Notas de um delegado sobre a literatura policial

Continuamos nossa série de posts para escritores sobre a escrita realista quando o assunto é a polícia civil e as investigações. Este conteúdo faz parte do curso Crime-lab para autores e roteiristas.


Perguntamos ao escritor e delegado de homicídios Luca Creido quais são os pontos fundamentais para a literatura policial. Vamos ver sua resposta?


Acredito que há dois pontos fundamentais que tornam qualquer literatura policial intrigante. Logo mais vou explicá-los, mas antes, acho legal pensarmos sobre o conto “O Homem da multidão”. Nele, Edgar Allan Poe nos apresenta um jovem fascinado pela unidade na multiplicidade da população londrina. Observando a população que caminha sob efeitos da luz, ele examina o rosto de cada pessoa e imagina anos de suas histórias:


“Vi camelôs judeus, com olhos de lince faiscando em rostos de que todas as outras feições expressavam apenas abjeta humildade; robustos mendigos profissionais fazendo cara feia para pedintes de melhor aparência, a quem somente o desespero tinha jogado na noite a pedir caridade; inválidos débeis e cadavéricos, sobre os quais a morte pusera uma mão firme, e que mancavam e titubeavam em meio à multidão, encarando a todos com um olhar suplicante, como que em busca de alguma consolação fortuita, alguma esperança perdida (...)”(POE, O homem da multidão.)


Mas, no meio daqueles rostos, ele percebe o mal-estar de um senhor peculiar, que se angustia com a ausência da multidão. O senhor caminha pelas ruas e estabelecimentos londrinos. Quando percebe que o local está esvaziando, vai até outro, mais cheio. Tudo isso é acompanhado por nosso narrador em primeira pessoa, que persegue o velho por diversas horas. O senhor busca não estar só, almeja a multidão, todavia, sem com ela se envolver. É uma espécie de moderna solidão coletiva, que alguém que já esteve em uma praça 7 (BH), Catedral da Sé (SP) ou praça dos Três Poderes (DF) consegue bem entender: se sentir sozinho no meio de tanta gente.

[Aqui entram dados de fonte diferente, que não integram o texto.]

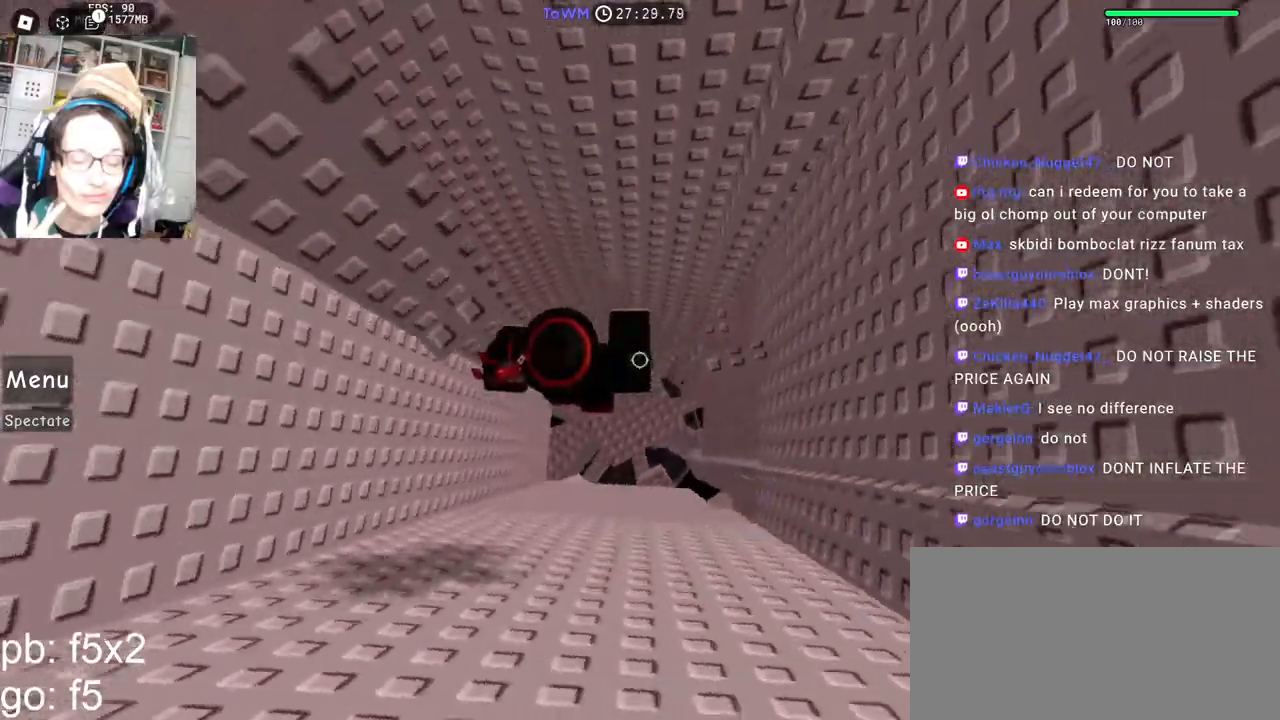
{"keys": [], "mouse": ["right"], "events": [[134, "w", "down"], [267, "a", "up"], [300, "w", "up"], [317, "shift", "down"], [400, "space", "down"], [450, "shift", "up"], [484, "space", "up"]]}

Assim, após horas de perseguição tentando entender aquele velho decrépito, conclui nosso narrador que ele não pode ser compreendido:


“’Este velho,’ eu disse afinal, ‘é o modelo e o gênio do crime profundo. Ele se nega a ficar sozinho. Ele é o homem da multidão. Vai ser inútil segui-lo; pois não vou aprender mais nada, nem com ele, nem com seus atos.’” (POE, O homem da multidão.)

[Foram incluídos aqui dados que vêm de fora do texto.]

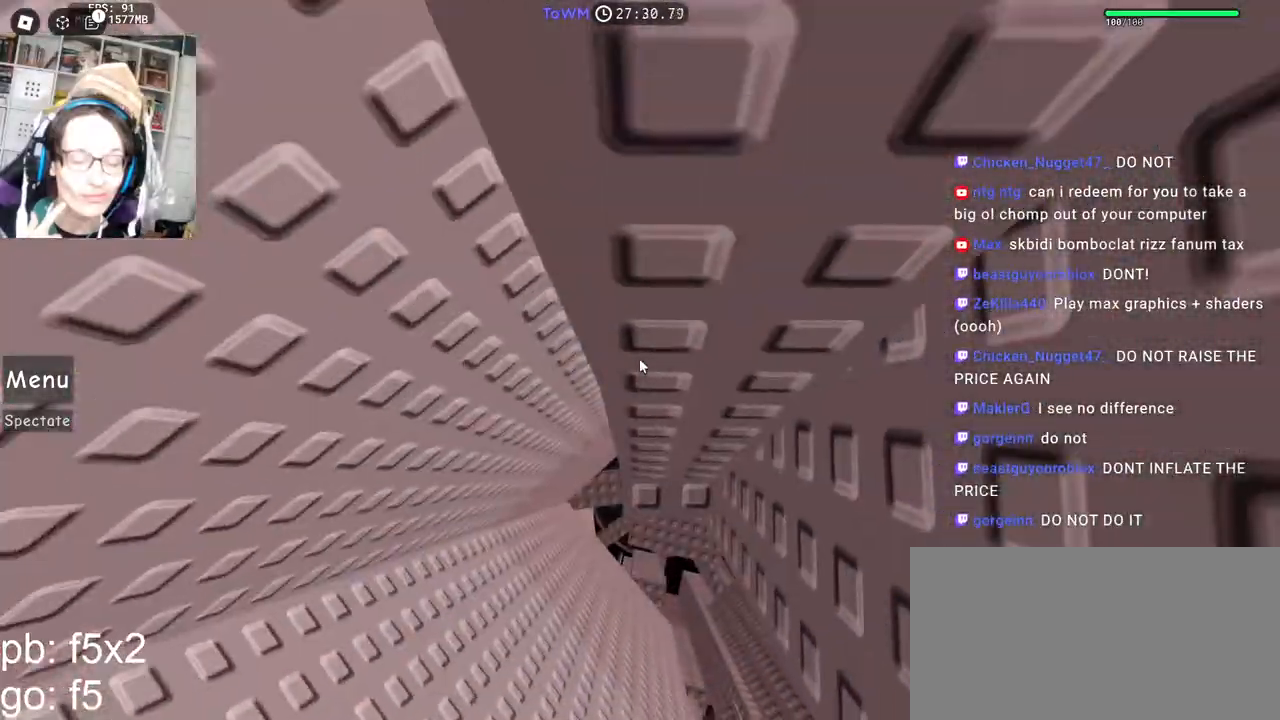
{"keys": [], "mouse": ["right"], "events": [[50, "mouse_wheel", "down"], [134, "mouse_wheel", "up"]]}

Para um autor policial, ler Edgar A. Poe é fundamental. Não apenas por ser uma das fontes da literatura, mas por enfatizar em vários de suas obras que, apesar da automaticidade dos comportamentos (dos rostos e histórias iguais da nossa inevitável vida em multidão), há algo na sociedade, no ser humano, que não se pode compreender.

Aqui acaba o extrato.